Apoloniusz Tajner: Ludzie wysyłali faktury za sukcesy Adama Małysza

Mateusz Skwierawski
Mateusz Skwierawski

Sławni i ważni ludzie też garnęli się do kontaktu z wami.

Po turnieju w Bischofshofen (styczeń 2001 r.), który Adam wygrał, ktoś próbował się do mnie dodzwonić. Odebrałem.
- Halo? - mówię.
- Kwaśniewski przy telefonie.
- Jaki Kwaśniewski? - mrużę oczy.
- No, Aleksander Kwaśniewski.
- Ale ja nie znam nikogo takiego - dalej nie rozumiem.
- Prezydent, panie trenerze!

Tydzień później Małysz wygrał konkurs w Harrachowie. Akurat byłem w holu w naszym hotelu. Z recepcji krzyczą: "telefon!" i żebym do budki podszedł. Podnoszę słuchawkę. "Daniel Olbrychski, witam". Premier Buzek też dzwonił. I tak po kolei.

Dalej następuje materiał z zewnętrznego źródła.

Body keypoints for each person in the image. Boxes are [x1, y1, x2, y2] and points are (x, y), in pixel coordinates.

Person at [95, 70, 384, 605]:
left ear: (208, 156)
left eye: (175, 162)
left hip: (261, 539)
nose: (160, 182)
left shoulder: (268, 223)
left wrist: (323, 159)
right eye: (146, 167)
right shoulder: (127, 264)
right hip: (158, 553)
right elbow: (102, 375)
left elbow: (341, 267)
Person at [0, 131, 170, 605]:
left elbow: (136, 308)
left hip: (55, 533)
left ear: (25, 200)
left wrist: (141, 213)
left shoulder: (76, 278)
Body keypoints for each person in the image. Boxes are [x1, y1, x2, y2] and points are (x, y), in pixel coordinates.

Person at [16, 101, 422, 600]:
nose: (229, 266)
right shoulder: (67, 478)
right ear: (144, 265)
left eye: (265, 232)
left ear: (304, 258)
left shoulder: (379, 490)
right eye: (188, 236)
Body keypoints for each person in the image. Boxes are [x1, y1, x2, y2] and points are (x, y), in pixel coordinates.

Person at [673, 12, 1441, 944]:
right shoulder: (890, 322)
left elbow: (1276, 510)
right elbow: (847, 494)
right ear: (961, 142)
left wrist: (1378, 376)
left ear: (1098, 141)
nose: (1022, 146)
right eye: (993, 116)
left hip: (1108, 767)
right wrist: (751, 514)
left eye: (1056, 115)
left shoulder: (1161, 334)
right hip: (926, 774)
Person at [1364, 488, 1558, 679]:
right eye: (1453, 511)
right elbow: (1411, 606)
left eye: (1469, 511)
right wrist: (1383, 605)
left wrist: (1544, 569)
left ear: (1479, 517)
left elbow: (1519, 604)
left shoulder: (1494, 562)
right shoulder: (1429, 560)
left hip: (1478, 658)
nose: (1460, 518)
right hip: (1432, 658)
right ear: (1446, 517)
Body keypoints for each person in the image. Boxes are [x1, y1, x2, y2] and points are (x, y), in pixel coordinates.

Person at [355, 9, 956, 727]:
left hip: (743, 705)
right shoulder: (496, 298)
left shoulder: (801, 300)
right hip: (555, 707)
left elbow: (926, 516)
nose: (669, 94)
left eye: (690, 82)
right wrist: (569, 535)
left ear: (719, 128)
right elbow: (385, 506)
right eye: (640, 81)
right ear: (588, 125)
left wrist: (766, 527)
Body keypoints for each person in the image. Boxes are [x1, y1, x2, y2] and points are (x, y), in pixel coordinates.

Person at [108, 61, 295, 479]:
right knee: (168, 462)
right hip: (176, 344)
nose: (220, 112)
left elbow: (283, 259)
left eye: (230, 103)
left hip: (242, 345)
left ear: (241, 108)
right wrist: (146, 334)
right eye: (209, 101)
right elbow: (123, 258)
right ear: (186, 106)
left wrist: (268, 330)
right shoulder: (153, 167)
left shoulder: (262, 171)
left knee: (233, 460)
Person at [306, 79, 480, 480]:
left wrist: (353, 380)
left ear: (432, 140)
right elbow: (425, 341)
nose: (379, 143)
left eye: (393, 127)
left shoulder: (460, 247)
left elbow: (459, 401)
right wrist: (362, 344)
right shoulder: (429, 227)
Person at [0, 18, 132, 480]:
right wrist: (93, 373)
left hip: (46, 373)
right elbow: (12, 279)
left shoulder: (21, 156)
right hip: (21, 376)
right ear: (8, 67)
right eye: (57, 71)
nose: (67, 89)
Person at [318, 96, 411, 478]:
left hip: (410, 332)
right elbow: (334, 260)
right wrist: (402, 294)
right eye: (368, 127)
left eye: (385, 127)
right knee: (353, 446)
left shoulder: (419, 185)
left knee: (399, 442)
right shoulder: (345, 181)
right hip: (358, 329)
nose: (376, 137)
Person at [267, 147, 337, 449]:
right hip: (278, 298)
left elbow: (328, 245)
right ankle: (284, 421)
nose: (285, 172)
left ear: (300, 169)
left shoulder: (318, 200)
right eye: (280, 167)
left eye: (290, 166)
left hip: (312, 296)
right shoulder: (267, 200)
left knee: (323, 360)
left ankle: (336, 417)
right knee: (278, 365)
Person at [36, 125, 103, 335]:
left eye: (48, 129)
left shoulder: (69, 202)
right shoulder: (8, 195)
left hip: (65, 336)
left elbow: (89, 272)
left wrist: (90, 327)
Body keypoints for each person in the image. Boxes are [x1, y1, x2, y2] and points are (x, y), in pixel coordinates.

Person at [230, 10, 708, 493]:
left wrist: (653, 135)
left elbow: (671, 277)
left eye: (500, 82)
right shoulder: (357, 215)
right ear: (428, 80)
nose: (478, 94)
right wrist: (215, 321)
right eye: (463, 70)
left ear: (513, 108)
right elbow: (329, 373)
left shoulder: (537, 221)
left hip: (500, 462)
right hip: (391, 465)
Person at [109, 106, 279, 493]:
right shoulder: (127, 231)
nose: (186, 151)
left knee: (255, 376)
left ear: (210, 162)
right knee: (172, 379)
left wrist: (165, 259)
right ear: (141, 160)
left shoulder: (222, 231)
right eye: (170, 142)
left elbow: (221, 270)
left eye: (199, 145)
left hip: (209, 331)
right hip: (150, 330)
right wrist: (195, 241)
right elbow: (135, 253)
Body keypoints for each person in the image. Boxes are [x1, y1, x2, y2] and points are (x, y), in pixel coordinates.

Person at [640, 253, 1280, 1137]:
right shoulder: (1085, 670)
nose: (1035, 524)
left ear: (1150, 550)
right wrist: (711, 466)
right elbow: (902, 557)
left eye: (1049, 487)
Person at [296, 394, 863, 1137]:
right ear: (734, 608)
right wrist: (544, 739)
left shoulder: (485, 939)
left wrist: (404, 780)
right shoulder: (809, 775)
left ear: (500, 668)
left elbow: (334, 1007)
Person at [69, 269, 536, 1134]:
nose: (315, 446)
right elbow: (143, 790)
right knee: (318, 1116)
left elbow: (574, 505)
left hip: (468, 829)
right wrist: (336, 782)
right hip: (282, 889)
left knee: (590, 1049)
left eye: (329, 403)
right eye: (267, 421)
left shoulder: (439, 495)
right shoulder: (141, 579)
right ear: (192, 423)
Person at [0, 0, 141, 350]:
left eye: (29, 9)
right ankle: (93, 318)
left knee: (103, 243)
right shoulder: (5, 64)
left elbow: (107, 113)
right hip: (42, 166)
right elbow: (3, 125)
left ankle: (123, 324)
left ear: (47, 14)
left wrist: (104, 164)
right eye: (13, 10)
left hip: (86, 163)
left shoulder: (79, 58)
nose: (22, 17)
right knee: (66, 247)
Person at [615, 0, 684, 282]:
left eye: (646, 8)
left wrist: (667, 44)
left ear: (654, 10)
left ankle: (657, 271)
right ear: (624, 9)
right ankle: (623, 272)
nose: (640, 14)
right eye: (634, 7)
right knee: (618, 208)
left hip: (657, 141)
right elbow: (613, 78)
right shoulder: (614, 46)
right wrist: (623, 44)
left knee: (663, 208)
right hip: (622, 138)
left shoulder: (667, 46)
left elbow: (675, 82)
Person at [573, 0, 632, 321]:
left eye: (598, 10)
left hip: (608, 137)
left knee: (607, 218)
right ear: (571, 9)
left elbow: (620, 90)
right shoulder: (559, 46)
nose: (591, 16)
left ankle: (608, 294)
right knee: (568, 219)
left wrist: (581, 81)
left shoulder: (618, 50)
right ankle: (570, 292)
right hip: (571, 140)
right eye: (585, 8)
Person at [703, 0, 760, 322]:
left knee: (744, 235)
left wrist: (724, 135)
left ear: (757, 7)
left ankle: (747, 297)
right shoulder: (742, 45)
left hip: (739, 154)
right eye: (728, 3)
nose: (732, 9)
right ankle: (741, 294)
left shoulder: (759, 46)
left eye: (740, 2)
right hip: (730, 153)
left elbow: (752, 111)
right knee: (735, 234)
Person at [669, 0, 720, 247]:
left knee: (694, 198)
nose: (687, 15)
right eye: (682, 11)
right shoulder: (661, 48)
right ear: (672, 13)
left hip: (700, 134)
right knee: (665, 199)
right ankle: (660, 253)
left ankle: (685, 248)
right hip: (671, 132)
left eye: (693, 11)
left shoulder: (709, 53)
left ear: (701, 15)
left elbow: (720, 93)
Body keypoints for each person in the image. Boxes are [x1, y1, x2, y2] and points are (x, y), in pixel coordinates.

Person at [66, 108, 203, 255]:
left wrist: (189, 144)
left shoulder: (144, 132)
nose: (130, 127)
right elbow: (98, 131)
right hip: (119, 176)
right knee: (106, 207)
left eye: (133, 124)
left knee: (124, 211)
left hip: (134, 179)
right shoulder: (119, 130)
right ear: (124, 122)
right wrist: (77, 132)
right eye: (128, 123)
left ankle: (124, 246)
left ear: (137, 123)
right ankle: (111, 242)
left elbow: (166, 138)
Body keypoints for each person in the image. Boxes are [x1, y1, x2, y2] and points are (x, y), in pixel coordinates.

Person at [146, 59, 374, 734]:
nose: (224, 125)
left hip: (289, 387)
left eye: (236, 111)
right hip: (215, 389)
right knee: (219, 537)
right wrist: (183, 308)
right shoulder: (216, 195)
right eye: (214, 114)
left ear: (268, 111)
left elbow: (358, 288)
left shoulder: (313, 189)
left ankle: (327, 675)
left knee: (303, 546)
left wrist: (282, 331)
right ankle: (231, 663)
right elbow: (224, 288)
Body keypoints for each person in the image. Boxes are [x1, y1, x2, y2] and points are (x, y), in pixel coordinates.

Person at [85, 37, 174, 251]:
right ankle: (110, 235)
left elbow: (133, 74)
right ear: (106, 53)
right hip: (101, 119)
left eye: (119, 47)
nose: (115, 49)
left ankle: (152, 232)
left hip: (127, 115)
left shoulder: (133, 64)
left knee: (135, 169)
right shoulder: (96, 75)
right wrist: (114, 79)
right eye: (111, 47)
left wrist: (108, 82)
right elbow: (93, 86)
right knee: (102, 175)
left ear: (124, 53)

Przeszliśmy wtedy bardzo szybki okres dojrzewania mentalnego. Zaczynając od wyniku sportowego, do tamtego momentu, zastrzeżonego dla innych. Po otwarcie się na kontakty z ludźmi, których znaliśmy tylko z telewizji. Potem dzwonili posłowie, senatorowie, marszałkowie, burmistrzowie, lokalni politycy. Każdy się chciał spotykać. Najpierw próbowaliśmy to wszystko pogodzić, ale w pewnym momencie zaczęło to nam wywracać cały proces. Ma być trening, a tu obiad z bardzo ważną osobą. A tych ważnych osób było wtedy bardzo dużo.

Wróćmy jednak do telefonu od prezydenta. Była trema?

Pewnie! Pomyślałem wtedy: "o cholera!". Wyprostowałem się, odchrząknąłem. Akurat prezydent Kwaśniewski był w Szwajcarii i zadzwonił z prywatnego numeru. Prezydent Kwaśniewski ma sportową duszę i wyjątkową umiejętność nawiązywania kontaktu, ocieplenia rozmowy. Po chwili miałem wrażenie, jakbym rozmawiał ze starym znajomym. Później wielokrotnie się spotykaliśmy. Prezydent często telefonował. Na ogół łączyła się ze mną kancelaria i przełączała do pana Kwaśniewskiego.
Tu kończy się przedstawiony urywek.